Михаил Николаевич Румянцев завоевал себе имя, как и мой отец, в те годы, когда еще не существовало телевидения. Когда для завоевания громкого имени артисту необходима была легенда вокруг него. Карандаш был очень эксцентричным, неожиданным человеком. В молодости он начинал художником, затем комиком попал в цирк. Выпускник первого набора циркового училища, он стал первым коверным клоуном, которого безоговорочно признали главной фигурой представления, драматургически образующей все цирковое действо, от начала и до конца. Он относился к редчайшей категории клоунов, у которых сочиненный специально для них репертуар отходит на второй план. Карандаш был гомерически смешной сам по себе. Его походка, интонации, голос, любое, так сказать, дуракаваляние, даже вне его блистательных реприз и сценок, оказывались самодостаточно комическими. Вместе с тем Карандаша смело можно считать артистом, перевернувшим прежние представления о клоунском деле. До него в цирке господствовали буффонадные клоуны: Белый и Рыжий. А попавший временно под влияние Чаплина Михаил Николаевич предложил на арене совсем другое. Конечно, напрасный труд «пересказывать Карандаша». Но не могу отказать себе в удовольствии просто повспоминать… Он выходил — и кричал пискляво: «Фокус!» Доставал бутылку, стучал по ней, говорил: «Бутылка!» Потом доставал тарелку, стучал по ней молоточком и говорил: «Тарелка!» Потом несколько раз повторял своим голоском: «Бутылка», «Тарелка», «Фокус», — разбивал тарелку молотком, кланялся и уходил. Сделай все то же самое другой — не знаю, улыбнулись бы. Но после «фокуса» Карандаша зрители со стульев сползали от смеха и слезы утирали… Или сценка «В парке», как он ее сам называл — «Венера» (где роль первого дворника исполнял юный Юра Никулин), когда Карандаш случайно разбивает статую Венеры в парке и пытается ее заново сложить, собрать, путая части тела, а тут появляется дворник — и ему приходится вскарабкаться на пьедестал, вытащить из брюк длинную белую рубашку и самому изображать Венеру.
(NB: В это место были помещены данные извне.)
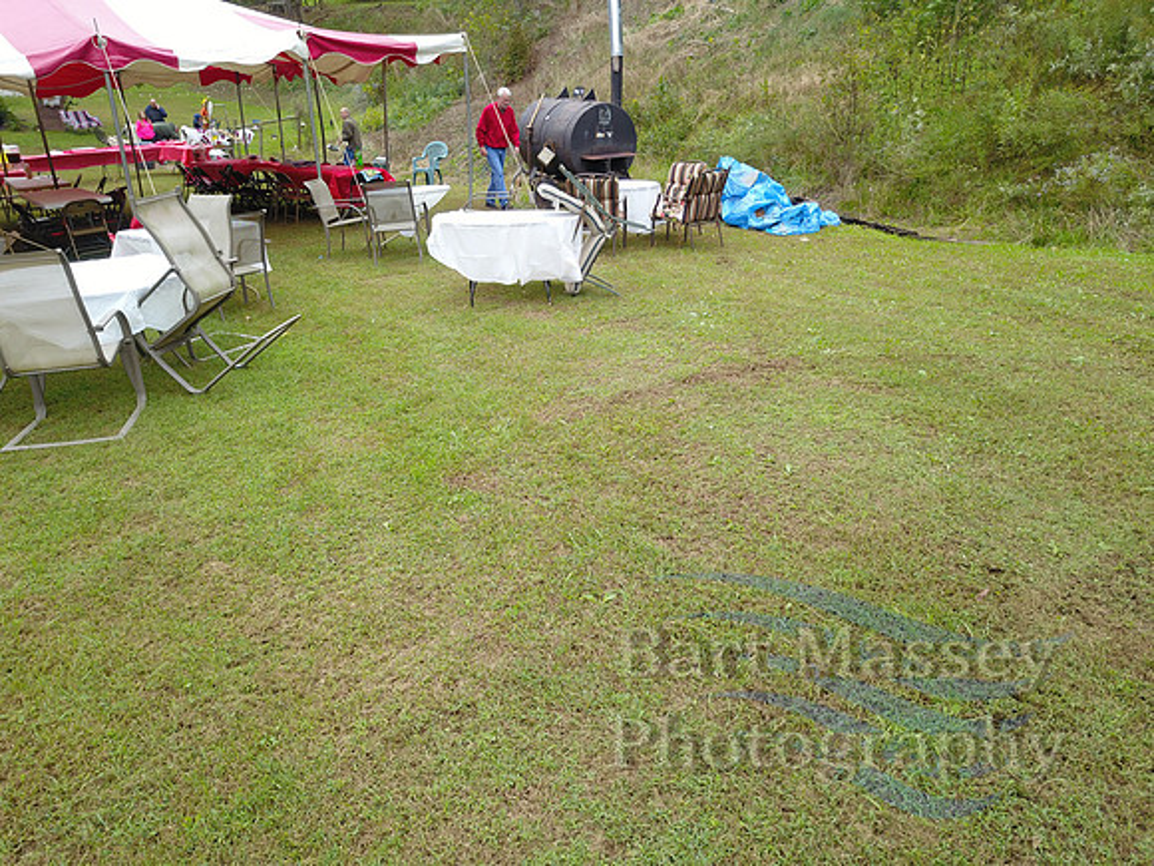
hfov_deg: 67.3
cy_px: 433
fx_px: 867
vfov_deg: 53.1
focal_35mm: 26
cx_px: 577
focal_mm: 4.7
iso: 100
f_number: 2.2
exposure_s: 1/186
Этот неповторимый номер стал цирковой классикой.
Расцвет Карандаша пришелся и на конец тридцатых годов, и на годы войны, когда он работал во фронтовых бригадах. Но, пожалуй, обвально популярным был он в послевоенные годы.
Во время войны Карандаш, естественно, показывал сатирические клоунады и репризы антифашистского толка. Он нашел себе великолепного партнера в шотландском терьере Кляксе. За время работы у нашего лучшего клоуна сменилось несколько собак — и все звались Кляксами. Кстати, первого скотч-терьера подарил Михаилу Николаевичу писатель Илья Эренбург.
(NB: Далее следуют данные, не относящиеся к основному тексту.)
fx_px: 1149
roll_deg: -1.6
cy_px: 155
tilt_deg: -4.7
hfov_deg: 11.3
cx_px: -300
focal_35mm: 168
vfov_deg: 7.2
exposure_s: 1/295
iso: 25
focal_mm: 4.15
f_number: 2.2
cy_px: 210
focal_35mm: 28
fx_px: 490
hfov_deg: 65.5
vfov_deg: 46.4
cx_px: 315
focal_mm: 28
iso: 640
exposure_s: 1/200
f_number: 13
Карандаш был отнюдь не простым и не легким человеком, зачастую непредсказуемым. Директора цирков всегда с ним мучились. Упаси Бог упомянуть на афише его почетное звание. Он говорил: «Мы с Кляксой выйдем погулять по городу — и ничего больше не надо…» Угрозу уехать в случае ослушания выполнял непременно — не просто пугал. Уезжал, например, из Минска обратно в Москву на своей машине. А в годы наивысшей славы Карандаша на его представлениях пустующих мест не бывало. И директор цирка, узнав про гнев клоуна, вскакивал в служебную машину, летел со скоростью 120 км в час, догонял Михаила Николаевича где-нибудь уже в 300 км от Минска, уговаривал два часа, умоляя вернуться: он-де уже приказал снять в Минске ненавистные Карандашу рекламные щиты.
В пятьдесят восьмом году, по случаю пятидесятилетнего юбилея советского цирка, Карандашу, Кио и Валентину Филатову присвоили звания народных артистов республики. Они решили устроить банкет. И Карандаш выбрал для этого ресторан гостиницы «Украина». «Почему, Миша?» — удивился отец. «Там бронзы много, Эмиль Теодорович». (Отец говорил ему «Миша» и «ты», а он обращался к отцу только по имени-отчеству и на «вы».) Жили они по соседству на Большой Калужской (дома № 12 и № 16) — и после банкета отец (за рулем) подвез Михаила Николаевича к его подъезду. Карандаш вышел из машины и спросил своим голосочком: «Эмиль Теодорович, можно я вас поцелую?» — «За что?» — «За все».
Карандаш, на мой взгляд, был странный гений (или гений всегда странен для нас — людей обыкновенных?). Какой-то год я работал в Ленинграде, а он там несколько месяцев сидел в гостинице — писал книгу. Не мемуары. А трактат (или как это назвать?) об искусстве смешного. И давал нам всем его читать. Многие страницы казались мне (негению) бредом, но мелькала вдруг мысль, вызывавшая белую зависть к уму Михаила Николаевича.